### Text passage ###
Gross margin for service fees also improved as a result of our continued efforts
to improve efficiency and our cost control initiatives.

     General and Administrative. General and administrative expenses increased
$562,000, or 11.8%, to $5.3 million as compared to $4.7 million for the nine
months ended September 30, 2001 and 2000, respectively. The increase was
primarily attributed to higher depreciation expense as a result of capital
expenditures of approximately $3.5 million, higher insurance premium to cover
the growth of our operations, and an increase in other overhead expenses
necessary to support our growing business operations. General and administrative
expenses as a percentage of revenue decreased to 29.5% as compared to 44.4% for
the nine months ended September 30, 2001 and 2001, respectively.

     Sales and Marketing. Sales and marketing expenses decreased $2.2 million,
or 32.2%, to $4.5 million for the nine months ended September 30, 2001 as
compared to $6.7 million for the same period in 2000. The principal reason for
the decrease in sales and marketing expenses was a decline in marketing,
commission, advertising expenses and a reduction in staffs as a result of
consolidating certain client service responsibilities.

     Systems and Development. Systems and development expenses decreased
$175,000, or 3.7%, to $4.5 million for the nine months ended September 30, 2001
as compared to $4.7 million for the same period in 2000. The decrease in our
systems and development expenses was primarily due to the reduction in
consulting fees associated with our efforts to control costs.
###
Short problem 1 -
Reproduce verbatim from the expense discussion the stretch from "Sales and Marketing." through "client service responsibilities.".
Short problem 2 -
Name every expense category that has its own run-in heading in the expense discussion.
The listing has no role in this work.
### Information provided ###
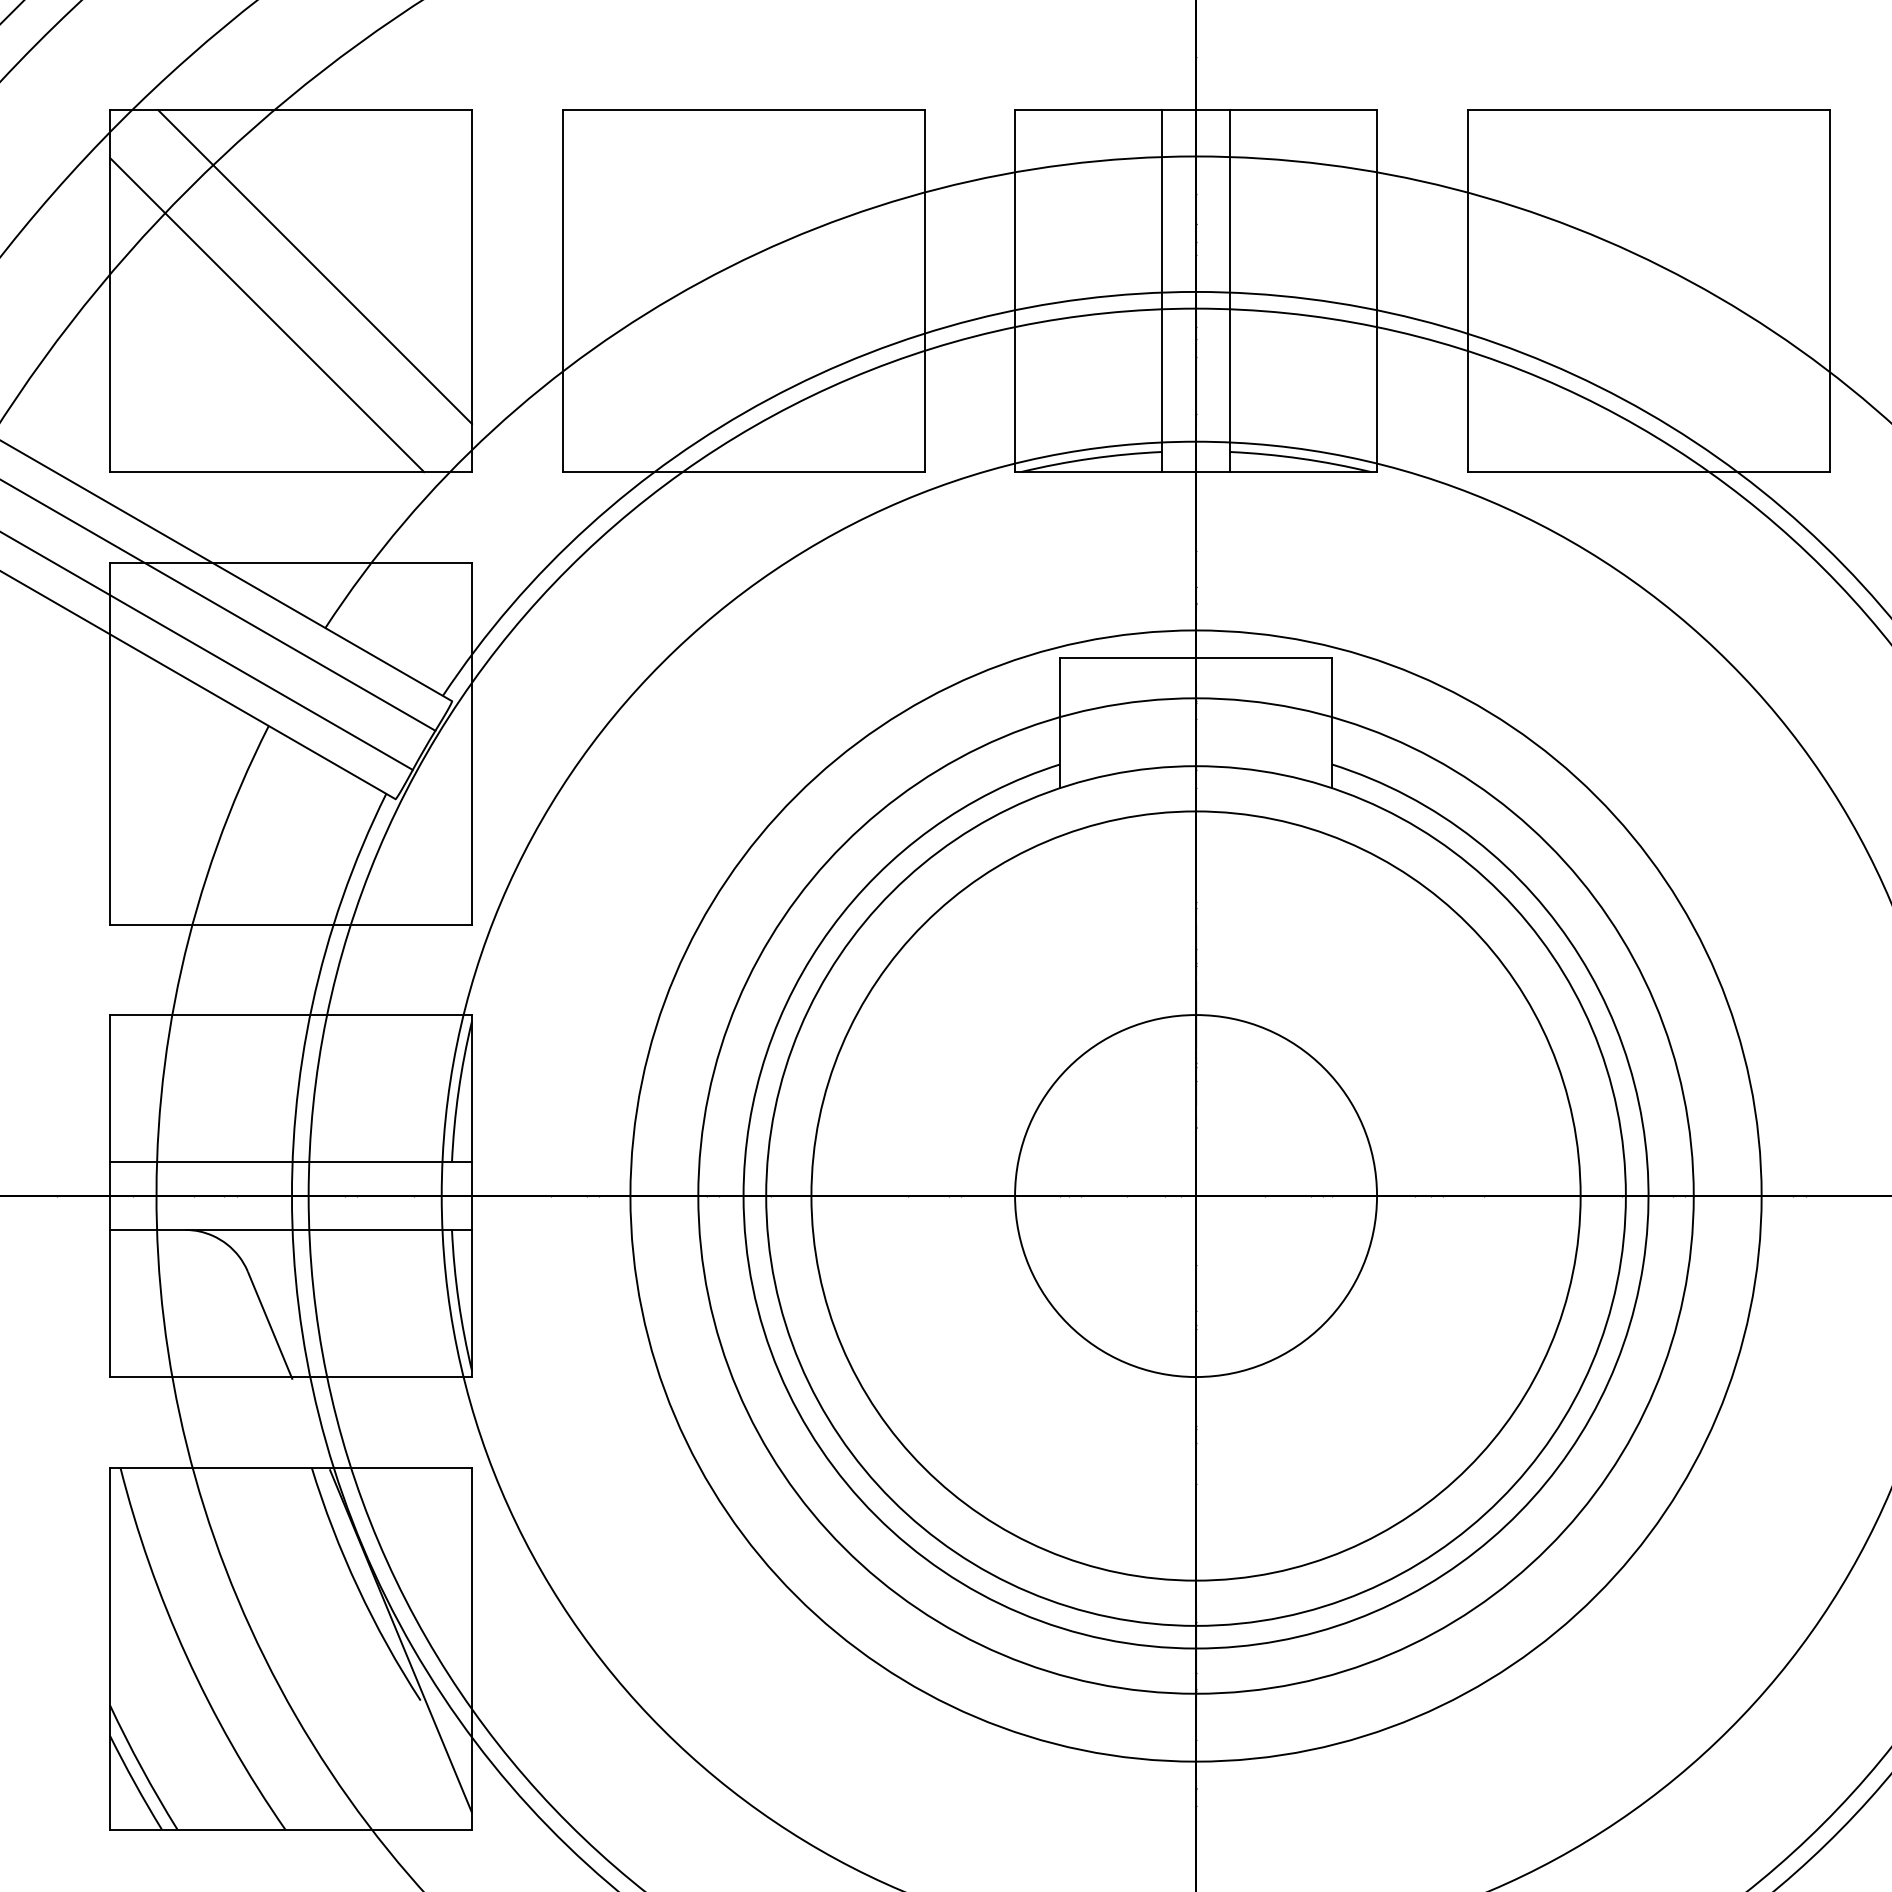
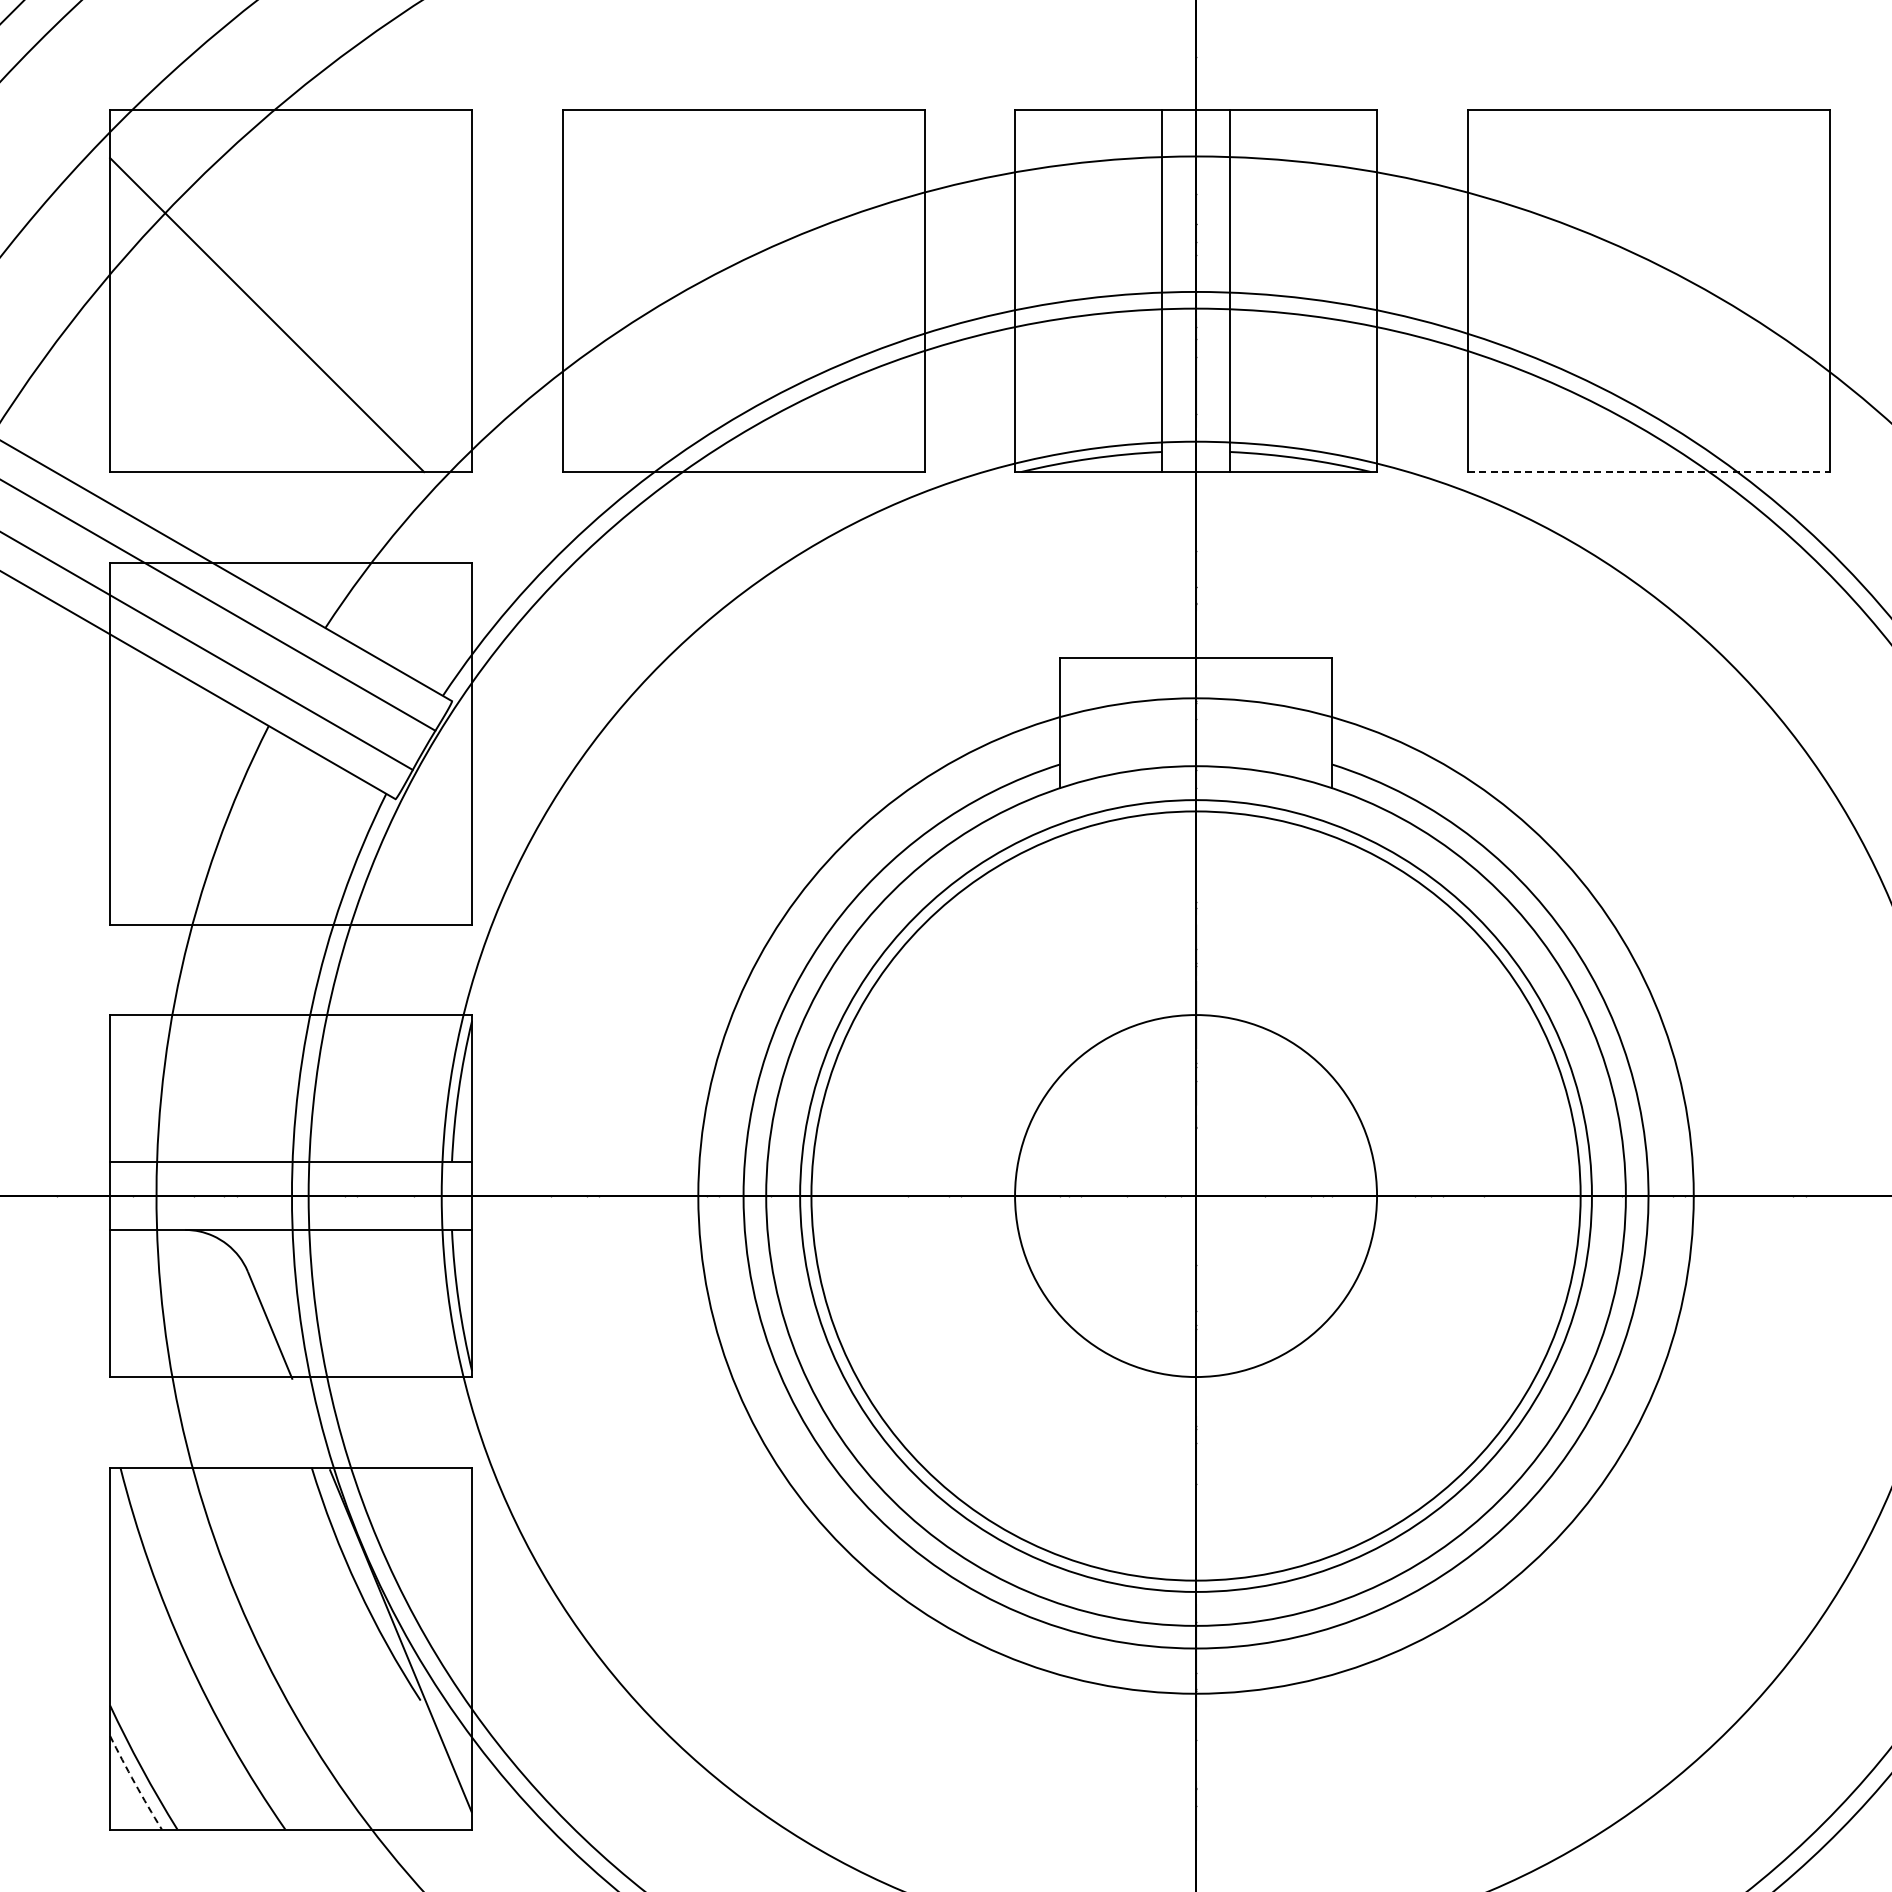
line at (315, 267): present -> none
line at (1648, 472): solid -> dashed
circle at (1195, 1195) diameter: 1131 px -> 792 px
arc at (134, 1783): solid -> dashed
###
Complete response 1 -
Sales and Marketing. Sales and marketing expenses decreased $2.2 million,
or 32.2%, to $4.5 million for the nine months ended September 30, 2001 as
compared to $6.7 million for the same period in 2000. The principal reason for
the decrease in sales and marketing expenses was a decline in marketing,
commission, advertising expenses and a reduction in staffs as a result of
consolidating certain client service responsibilities.

Complete response 2 -
General and Administrative
Sales and Marketing
Systems and Development